One thing’s certain – the vast and growing supply of data contained in electronic medical records systems will play a significant role in improving the speed and efficiency of research into new treatments in the years to come. The challenge will be striking an appropriate balance between the unquestionable promise of this data to enable research – research that will enhance available treatments and save lives – with the rights of individual patients in the privacy of their health information. Attempts to strike that balance are at the heart of current legislative, regulatory and policy initiatives that will shape the manner and extent to which this valuable resource will be used in the future.
Included in the 21st Century Cures legislation that passed the House on Friday, July 10, 2015 are changes to HIPAA intended to expand access to patient health records for research purposes. Specifically, subject to certain requirements, the changes permit use and disclosure of PHI by covered entities for research purposes and remove the prohibition on remote access by a researcher to PHI. In addition, the long-anticipated proposed revisions to the Common Rule, pending with OMB, are expected to significantly alter the consent and IRB review requirements for many research activities, particularly for EMR-based research. For instance, the Advance Notice of Proposed Rulemaking sought comments on proposals to increase data privacy and security requirements for research data, while at the same time reducing informed consent requirements and IRB oversight of research using existing data or biospecimens.
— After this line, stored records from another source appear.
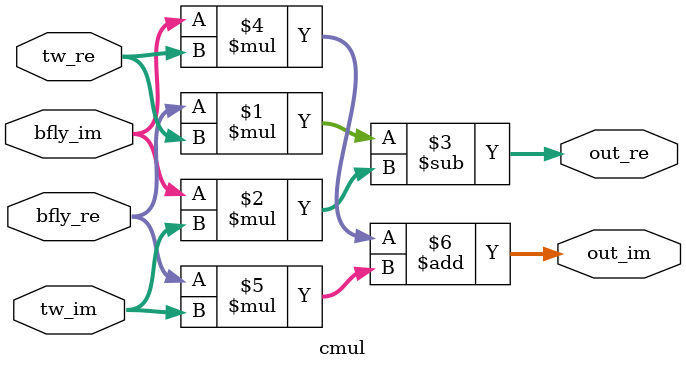
<source format=sv>
module cmul #(
    parameter BFLY = 10,
    parameter TW = 9,
    parameter WIDTH = BFLY + TW
)(
    input signed [BFLY-1:0] bfly_re,
    input signed [BFLY-1:0] bfly_im,
    input signed [TW-1:0] tw_re,
    input signed [TW-1:0] tw_im,
    output signed [WIDTH-1:0] out_re,
    output signed [WIDTH-1:0] out_im
);

    assign out_re = (bfly_re * tw_re) - (bfly_im * tw_im);
    assign out_im = (bfly_im * tw_re) + (bfly_re * tw_im);

endmodule
</source>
The latest piece of the puzzle came in the form Proposed Privacy and Trust Principles for the Precision Medicine Initiative released by the White House on Thursday, July 8, 2015. The Precision Medicine Initiative, first introduced in President Obama’s State of the Union Address and supported by $215 million in funding to NIH, NCI, FDA and ONC, aims to establish a voluntary national research cohort made up of at least one million individuals who agree to contribute data from a range of sources, which may include access to medical records, analysis of biospecimens, environmental and lifestyle data, patient-generated information, and personal device and sensor data. This data will be aggregated and made available to qualified researchers, including those from academic, non-profit and for-profit entities.